Please give a word-for-word repeat of the line containing "middle tip: (1088, 1077)" and all lines that come after it in the entries below, ending at the last line.

[Start of section]

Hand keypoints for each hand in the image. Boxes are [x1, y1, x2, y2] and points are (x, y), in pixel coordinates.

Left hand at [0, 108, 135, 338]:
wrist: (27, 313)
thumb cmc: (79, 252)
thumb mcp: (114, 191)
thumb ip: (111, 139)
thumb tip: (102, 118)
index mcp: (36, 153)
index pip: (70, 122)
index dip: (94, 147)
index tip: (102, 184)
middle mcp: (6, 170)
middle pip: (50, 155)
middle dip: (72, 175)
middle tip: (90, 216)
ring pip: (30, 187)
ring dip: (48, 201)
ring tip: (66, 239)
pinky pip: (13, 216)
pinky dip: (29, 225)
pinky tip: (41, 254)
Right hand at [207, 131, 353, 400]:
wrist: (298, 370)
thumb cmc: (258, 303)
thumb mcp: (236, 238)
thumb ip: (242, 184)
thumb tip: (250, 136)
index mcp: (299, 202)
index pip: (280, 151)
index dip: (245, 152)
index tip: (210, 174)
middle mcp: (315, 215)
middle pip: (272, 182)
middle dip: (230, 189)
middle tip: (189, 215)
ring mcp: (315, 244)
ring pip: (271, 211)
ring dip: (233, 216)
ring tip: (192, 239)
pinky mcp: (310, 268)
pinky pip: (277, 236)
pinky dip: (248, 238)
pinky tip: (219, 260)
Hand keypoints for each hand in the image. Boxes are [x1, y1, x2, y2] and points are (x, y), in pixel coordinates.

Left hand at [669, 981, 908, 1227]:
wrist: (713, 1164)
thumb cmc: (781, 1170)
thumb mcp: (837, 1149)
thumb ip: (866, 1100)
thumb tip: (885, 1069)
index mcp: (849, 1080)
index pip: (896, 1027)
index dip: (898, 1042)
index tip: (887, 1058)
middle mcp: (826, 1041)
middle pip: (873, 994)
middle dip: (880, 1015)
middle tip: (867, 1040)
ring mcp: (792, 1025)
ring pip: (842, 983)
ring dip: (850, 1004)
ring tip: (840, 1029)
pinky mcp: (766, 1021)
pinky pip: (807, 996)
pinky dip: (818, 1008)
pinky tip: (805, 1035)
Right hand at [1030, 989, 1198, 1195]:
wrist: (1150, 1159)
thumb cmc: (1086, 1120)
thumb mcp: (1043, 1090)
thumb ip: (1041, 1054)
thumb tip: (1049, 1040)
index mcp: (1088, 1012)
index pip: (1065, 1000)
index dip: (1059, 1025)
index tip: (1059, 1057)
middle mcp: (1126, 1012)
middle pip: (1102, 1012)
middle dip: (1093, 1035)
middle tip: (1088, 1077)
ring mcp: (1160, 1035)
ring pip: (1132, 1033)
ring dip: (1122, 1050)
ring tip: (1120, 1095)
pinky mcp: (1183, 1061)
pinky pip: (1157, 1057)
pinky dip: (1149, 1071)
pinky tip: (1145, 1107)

[End of section]

_RESULT BELOW_
middle tip: (1088, 1077)
ring mcp: (1160, 1035)
ring pip: (1132, 1033)
ring dip: (1122, 1050)
ring tip: (1120, 1095)
pinky mcp: (1183, 1061)
pinky pip: (1157, 1057)
pinky dip: (1149, 1071)
pinky tip: (1145, 1107)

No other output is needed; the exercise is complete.